* [Tarea a realizar]
Responda a estas preguntas con lo que afirma el texto mostrado.
(a) ¿Qué dos retos habrá que universalizar sin excepciones, según el primer párrafo?
(b) ¿En qué diario y en qué fecha se publicó el escrito que termina con la mención a Silvio?
(c) ¿Cuál era siempre la contestación correcta en el test sobre accidentes de tráfico?

* [Texto mostrado]
Quizá estemos haciendo demasiados planes para cuando pase la tormenta, pero también es la mejor terapia para no caer en el pesimismo, en la ansiedad, en el insomnio o la depresión. No me cabe duda de que tendremos que repensar muchas cosas cuando salgamos de esta y que otros retos, como la eliminación de la pobreza o la preservación del planeta ante el cambio climático, los tendremos que universalizar sin excepciones, sin fronteras geográficas y sin clasismos excluyentes.



Así que nadie no nos va a quitar la ilusión de luchar por lo común, por lo de todos los días, por descalzarse en la puerta, por la mano amiga, por la sorpresa casi cotidiana del atardecer, por el mantel de la mesa, por el café de ayer, por los pequeños terribles encantos que tiene el hogar. No he sido nada original, todo este párrafo ya nos lo cantó Silvio hace 42 años.

Publicado en el diario HOY el 25 de marzo de 2020

11 marzo, 2020

El virus más peligroso del mundo


Entre sembrar el pánico por la aparición de una nueva cepa de virus y quitarle toda importancia imagino que hay un término medio, un aconsejable punto de sensatez, imprescindible ante cualquier emergencia, y que consiste en no perder la calma, hacer caso a las indicaciones de las autoridades responsables y no crear más problemas de los ya existentes. Recuerdo que esa era también la primera medida que había que tomar ante cualquier accidente de tráfico: aunque el test te sugiriera respuestas plausibles como sacar a las víctimas de los vehículos o reanimarlas, la contestación correcta siempre era la de señalizar todo para evitar más accidentes y males mayores.

[Entradas guardadas]
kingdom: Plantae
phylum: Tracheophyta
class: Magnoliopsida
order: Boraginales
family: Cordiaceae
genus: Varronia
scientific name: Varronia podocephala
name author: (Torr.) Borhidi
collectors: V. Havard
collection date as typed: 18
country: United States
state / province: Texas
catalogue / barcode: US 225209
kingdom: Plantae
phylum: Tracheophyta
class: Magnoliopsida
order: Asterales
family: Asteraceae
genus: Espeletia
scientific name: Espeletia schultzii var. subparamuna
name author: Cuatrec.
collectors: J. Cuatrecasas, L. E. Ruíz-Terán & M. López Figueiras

* [Respuesta del ejercicio]
(a) Son la eliminación de la pobreza y la preservación del planeta ante el cambio climático.
(b) Se publicó en el diario HOY el 25 de marzo de 2020.
(c) La contestación correcta era señalizar todo para evitar más accidentes y males mayores.